A field L is said to be an extension field, denoted L/F, of a field F if F is a subfield of L, e.g., ℝ/ℚ and ℂ/ℝ. The degree of L/F, denoted [L:F] = dim_FL is the dimension of L considered as a vector space over F, e.g., [ℂ : ℝ] = 2, [ℝ : ℚ] = ∞.

L/K, α is algebraic over K if α is the root of a polynomial p(x), with coefficients in the field K[x]. Otherwise, α is called transcendental. If α is algebraic, there is a smallest irreducible polynomial that it is a root of, and degree of α is the degree of such polynomial, e.g., α = $\sqrt[5]{2}$ is algebraic root of x⁵ -2 = 0 and α has degree 5, π and e ∈ ℝ are transcendental.

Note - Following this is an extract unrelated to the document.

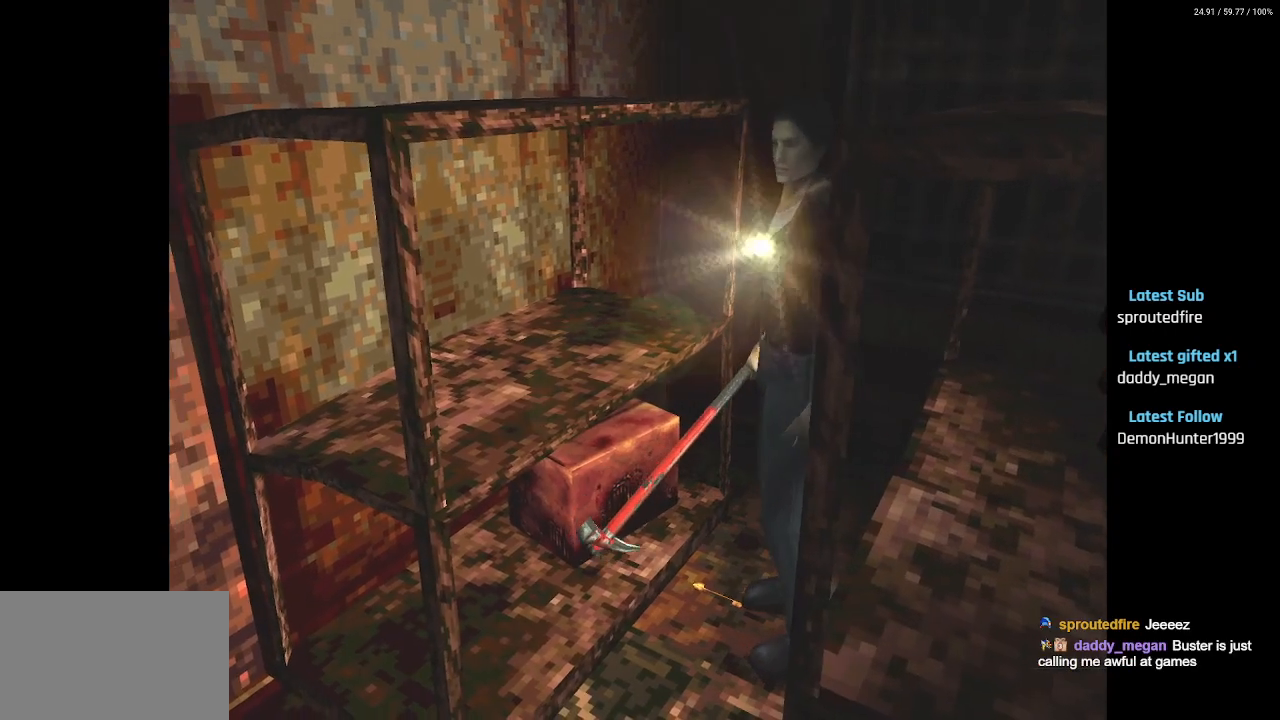
{"buttons": [], "left_stick": "center", "right_stick": "center", "events": [[183, "CROSS", "down"], [183, "DPAD_RIGHT", "up"], [300, "CROSS", "up"], [383, "CROSS", "down"], [483, "CROSS", "up"]]}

Theorem. Let L/K be a field extension. Let α ∈ L, α is algebraic over K ↭ α is in a finite extension of K.

Theorem. Primitive Element Theorem. If F is a field, char(F) = 0, i.e.,a field of characteristic zero, and a and b are algebraic over F then ∃c ∈ F(a, b): F(a, b) = F(c).

An element “c” with the property that E = F(c) is called a primitive element of E.

Proof.

Let p(x) and q(x) be the minimal polynomials over F for and b respectively. In some extension K of F, let a₁ (= a), a₂, ···, a_n and b₁ (= b), b₂, ···, b_n be the distinct zeros or roots of p(x) and q(x) respectively.

Let’s choose an element d ∈F, d ≠ (a_i -a)/(b -b_j) ∀i, j, i ≥ 1, j > 1 ⇒ d(b -b_j) ≠ (a_i -a) ⇒ a_i ≠ a + d(b -b_j)

Claim: Let c = a + db, F(a, b) = F(c).

• c = a + db ⇒ F(c) ⊆ F(a, b).
• Let’s prove that F(a, b) ⊆ F(c).

It suffices to prove that b ∈ F(c) because if b ∈ F(c), a = c -bd ⇒ a ∈ F(c) ⇒ F(a, b) ⊆ F(c).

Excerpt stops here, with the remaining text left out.